En réalité, nous aurions pu simplifier encore nos bagages, et supprimer du même coup le guide et le mulet.

Mais le lieutenant prétend qu'ils font bien ensemble, et que, sans eux, nous aurions eu l'air de pauvres.

La nuit descend tiède et tranquille sur ce triste pays toujours paisible, quoiqu'un peu moins inanimé qu'en plein jour. Au lieu de n'avoir pas d'ombre, il n'a presque plus de lumière, et le brouillard gris qui s'amasse au-dessus de la ville ressemble à de la fraîcheur. Des silhouettes silencieuses passent au sommet d'un mamelon aride, découpées sur un ciel orangé, et disparaissent dans le chemin déjà sombre qui mène à Bab-Sfain. Par moments, les palmiers se balançent comme pour secouer la poussière du jour; et l'on entend dans la ruelle voisine un bruit d'écuelles remuant de l'eau, et le ruissellement des outres qu'on remplit.

Il nous sera difficile d'éviter la diffa; car nous remarquons qu'un certain mouvement de gens affairés s'établit de la ville à notre bivouac. Le caïd, qui s'est rendu près de nous, a l'air de donner des ordres. Il porte encore ce disgracieux burnouss de couleur jaune; il est riant, et sa figure presque rose, sans barbe, avec des yeux bleu clair, manifeste par une expression joviale le plaisir qu'il a de nous revoir. A notre gauche, et sur le mamelon qui nous domine, on voit s'assembler des curieux qui pourraient bien être attirés par les préparatifs d'un repas.

En attendant, et pour n'être pas en retard de politesse avec lui, nous offrons au caïd une bougie, un pain qui date d'El-Aghouat, deux citrons et une pleine gamelle de café. On forme le cercle. Il est devenu nombreux. Je me demande comment tout ce monde va s'en tirer avec deux citrons et trois gobelets.

Le caïd prend un des citrons, un seul, l'autre est mis de côté, y fait un petit trou, y appuie ses lèvres, et, discrètement, en exprime un peu de jus, puis il le passe à son voisin. De bouche en bouche, le citron fait le tour du cercle et revient, n'ayant plus que l'écorce, entre les mains du caïd, qui, précieusement, le dépose dans le capuchon de son burnouss, comme pour le faire servir à plus d'un régal.
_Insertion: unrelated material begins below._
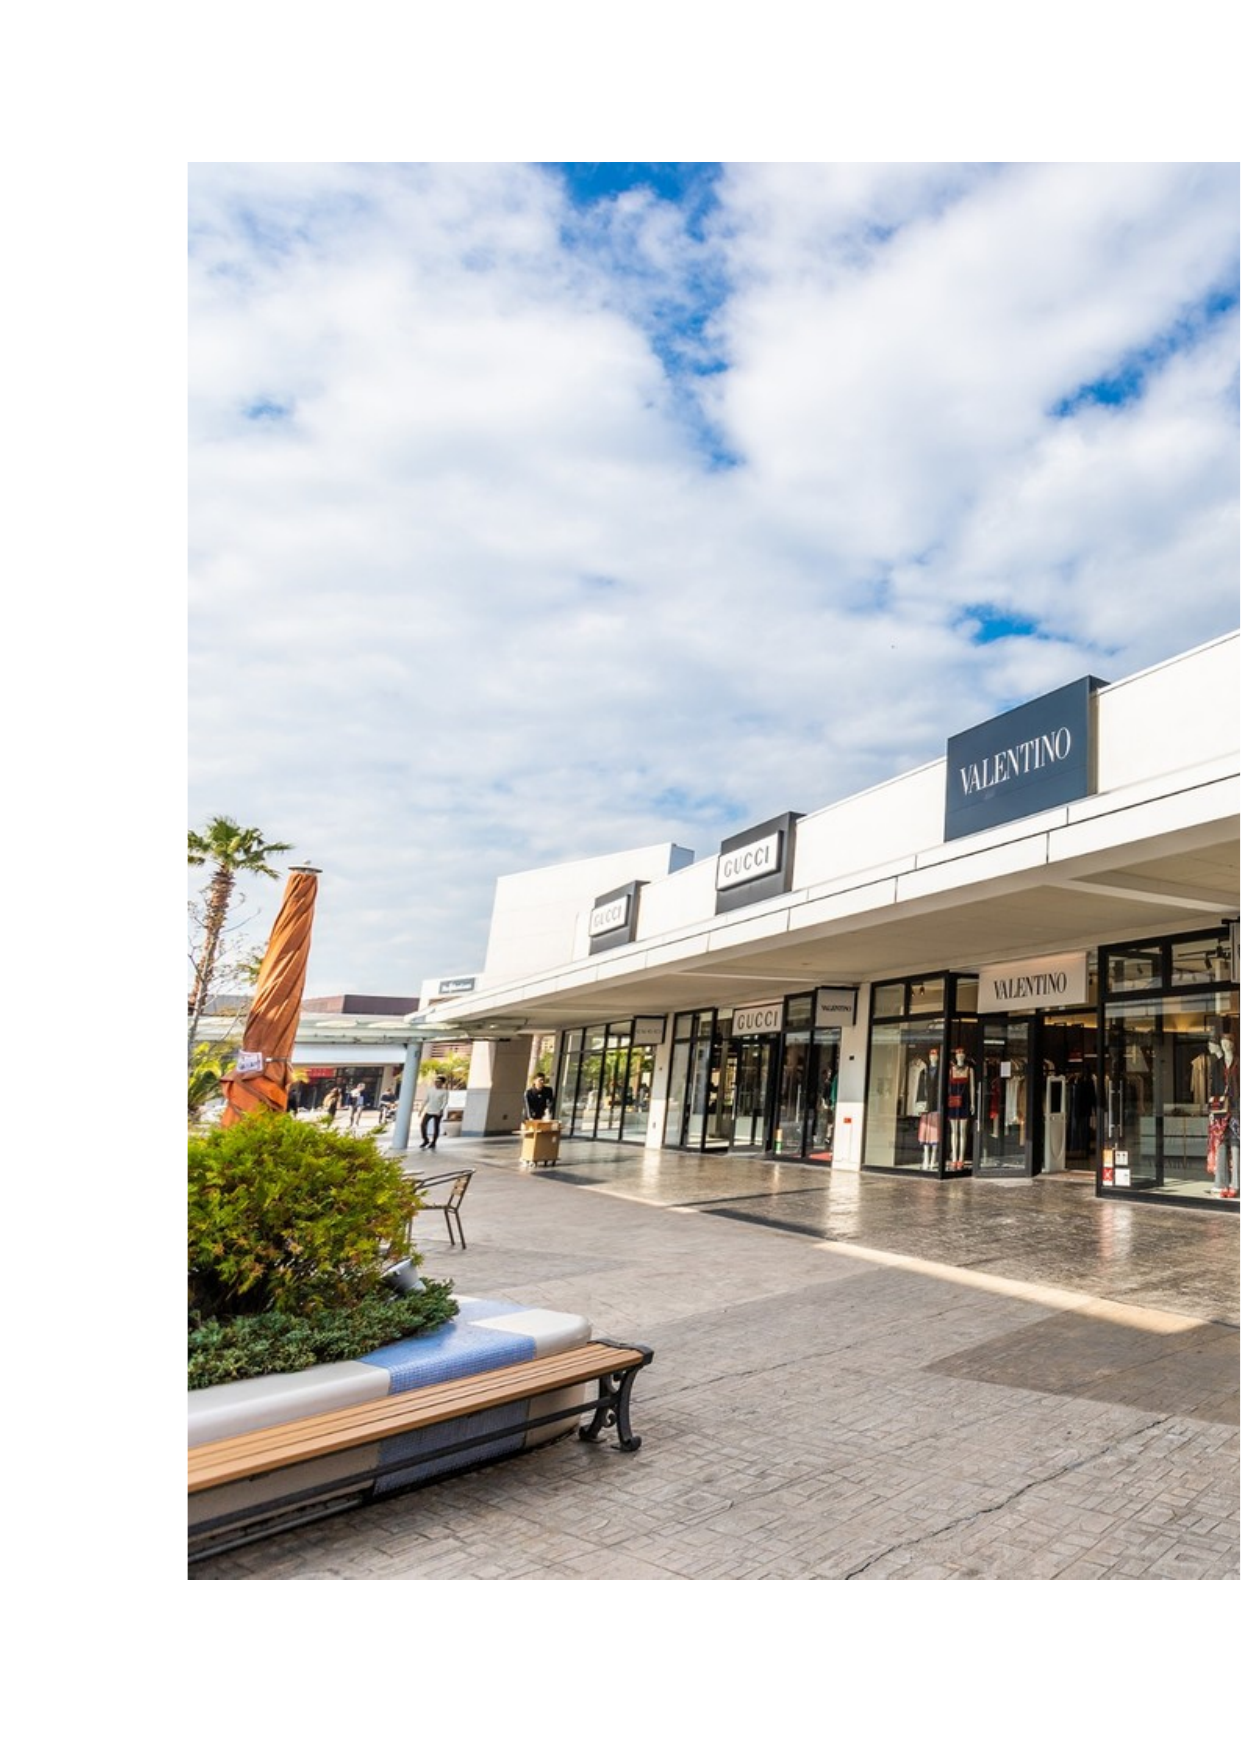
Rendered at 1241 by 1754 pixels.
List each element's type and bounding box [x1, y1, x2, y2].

picture [187, 162, 1241, 1580]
Quant aux trois gobelets, remplis jusqu'aux bords, chacun y boit de même, à son tour et avec économie. Après qu'on les eut déposés, bien vidés, tu peux le croire, au milieu du cercle, un des mieux mis de nos convives, et qui semblait des mieux nourris, s'est assuré, en les essuyant de la langue et du doigt, qu'il n'y restait plus rien que l'odeur du café bu.
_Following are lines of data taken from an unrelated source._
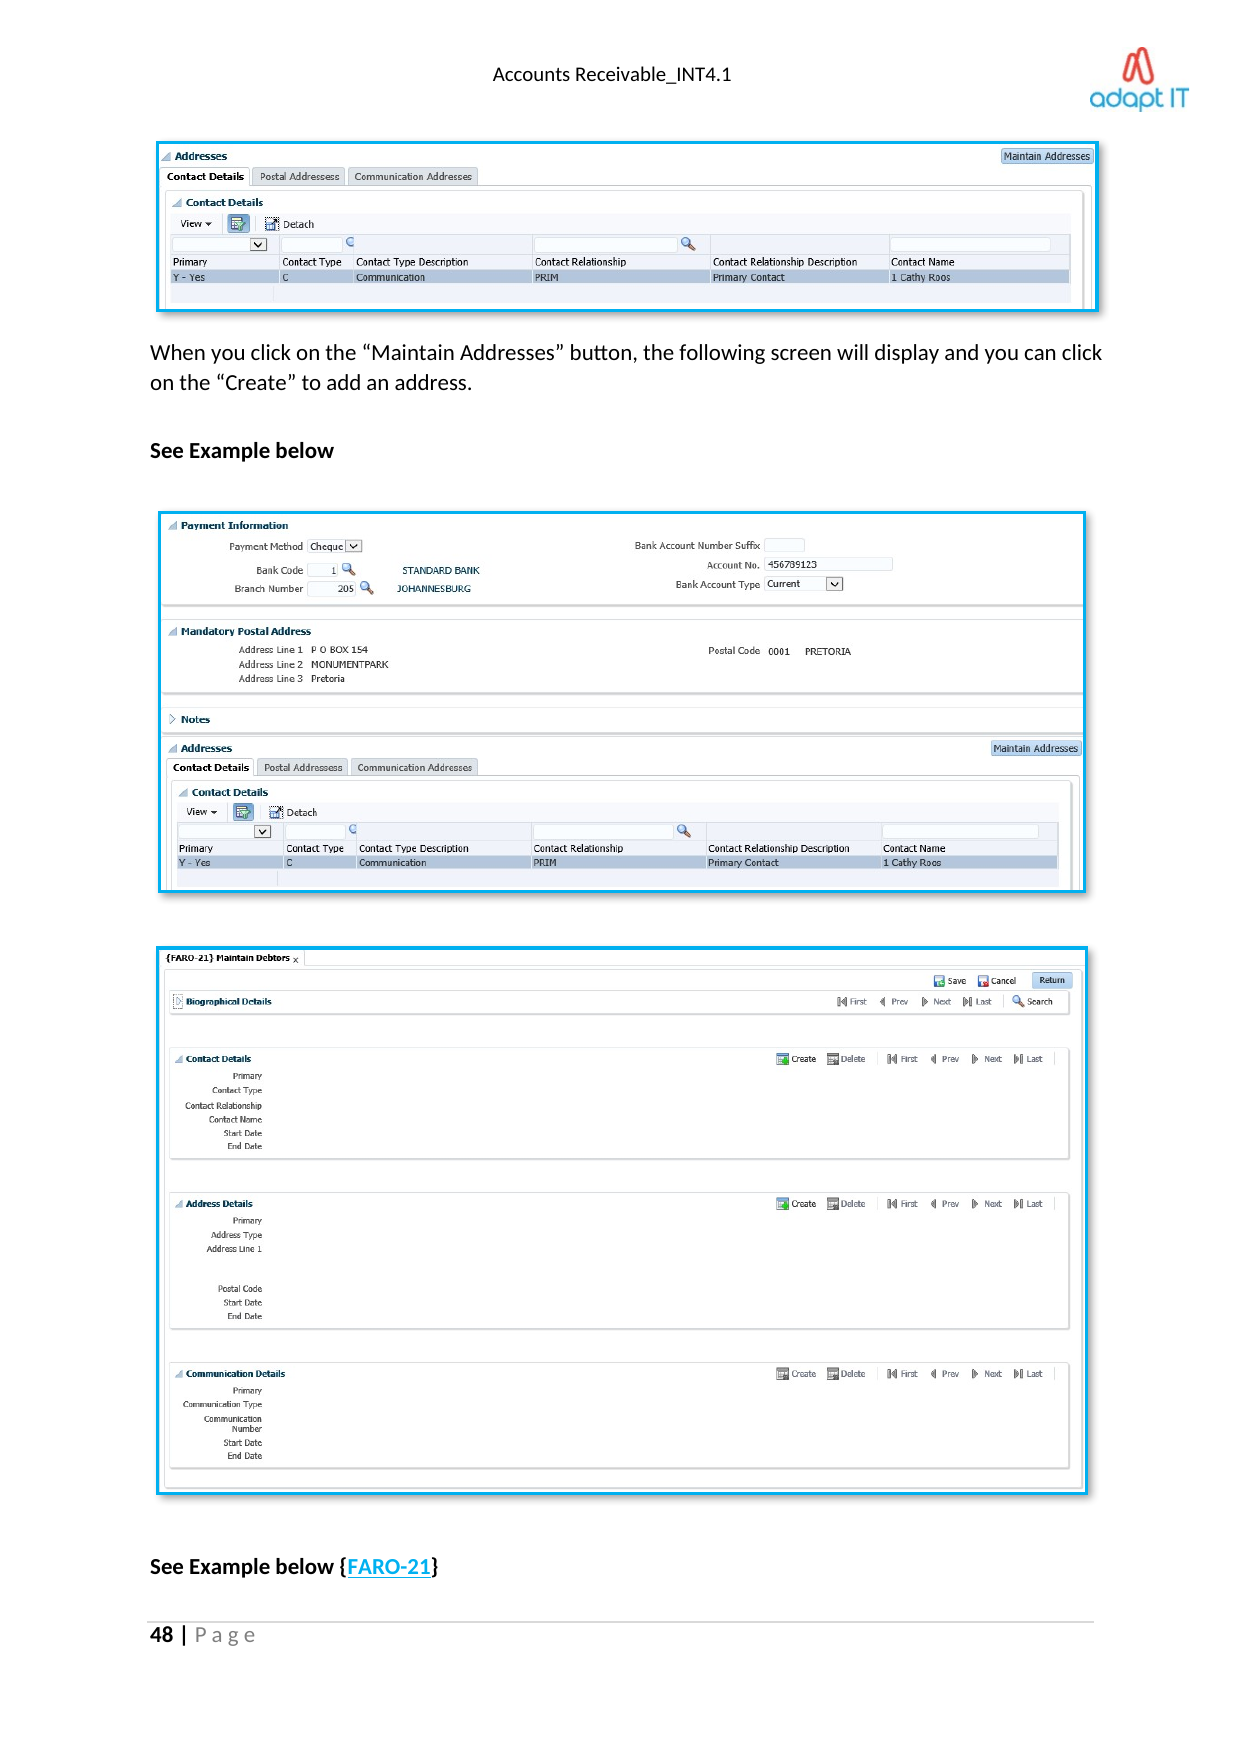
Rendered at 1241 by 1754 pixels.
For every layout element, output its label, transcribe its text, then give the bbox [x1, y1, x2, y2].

text See Example below {FARO-21} [150, 1552, 1090, 1581]
picture [1090, 47, 1190, 112]
picture [162, 515, 1082, 889]
picture [160, 145, 1094, 308]
text See Example below [150, 436, 1090, 464]
picture [160, 951, 1084, 1491]
text When you click on the “Maintain Addresses” button, the following screen will display and you can click on the “Create” to add an address. [150, 338, 1108, 396]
La fête se complique; voici maintenant des musiciens et des chanteurs. Nous allumons une bougie de plus. J'apprends que c'est Aouïmer et Ben-Ameur qui se font donner de la musique et payent cette partie du divertissement. Un grand feu s'allume à dix pas de nous. Je distingue de ma place la forme obscure d'un gros mouton qu'on fait tourner au milieu de la flamme; autour, sont penchées des figures attentives de cuisiniers, avec des airs si avides, que je me demande s'ils sont là pour faire cuire le mouton ou pour le manger.

Il est onze heures. Je donnerais toutes les diffa du monde pour un peu de sommeil. Cette fois j'abandonne ma part du dîner, et je dois dire que personne n'a l'air offensé de ce défaut d'usage.
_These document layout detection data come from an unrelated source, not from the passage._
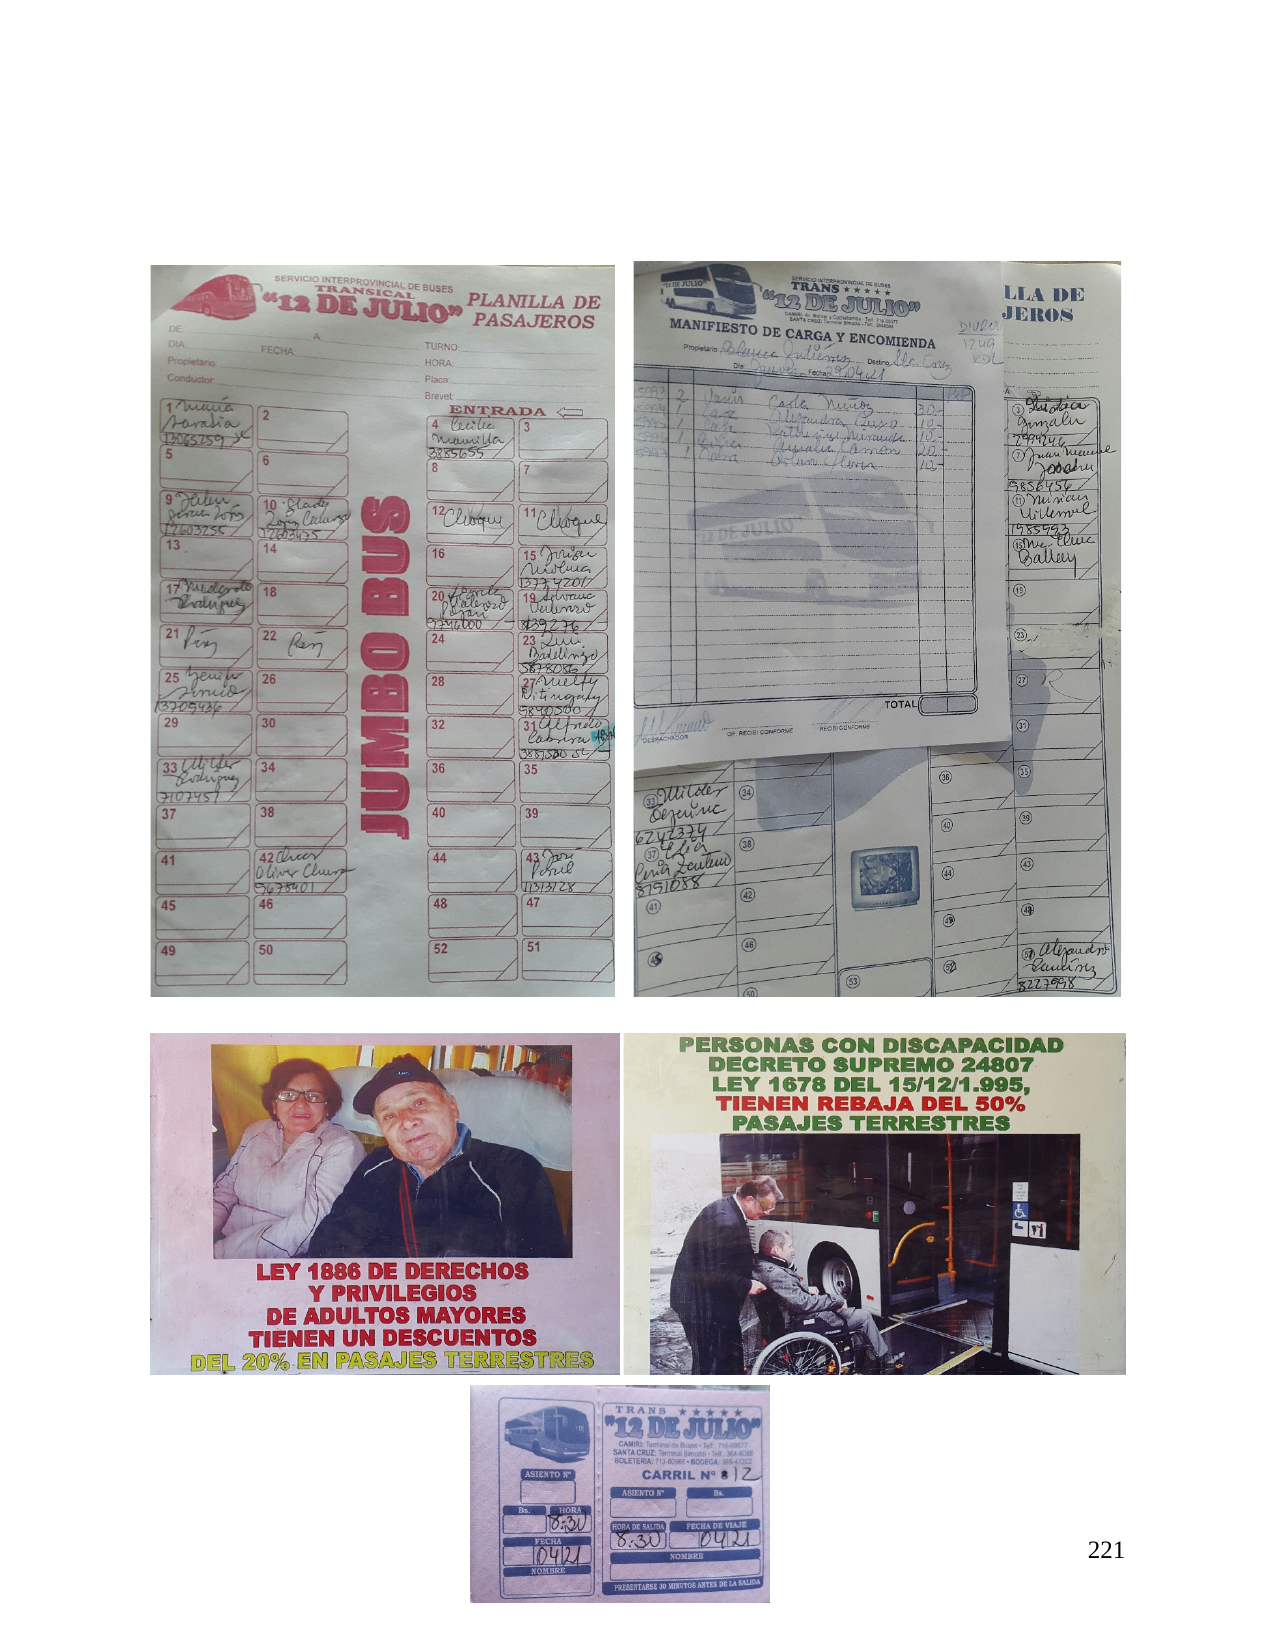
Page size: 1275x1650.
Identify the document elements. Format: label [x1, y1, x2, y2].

picture [150, 265, 615, 997]
picture [623, 1033, 1126, 1375]
picture [150, 1033, 620, 1375]
picture [633, 261, 1122, 997]
picture [470, 1385, 770, 1603]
Si quelque chose égale la sobriété des Arabes, c'est leur gloutonnerie. Admirables estomacs, qui tantôt ne mangent pas de quoi satisfaire un enfant, et tantôt se satisfont tout juste avec ce qui étoufferait un ogre. Rien ne peut rendre la précipitation des mâchoires, le jeu rapide des doigts dépeçant la viande, ou roulant la farine en grain du kouskoussou, et l'effrayante gourmandise des visages. Notre amateur de café fait des prodiges; il ne se sert plus de ses dents; des deux mains, comme un jongleur se sert de ses billés, il jette bouchée sur bouchée dans sa bouche grande ouverte; ce n'est plus manger, on dirait qu'il boit. Le caïd ne le cède à personne.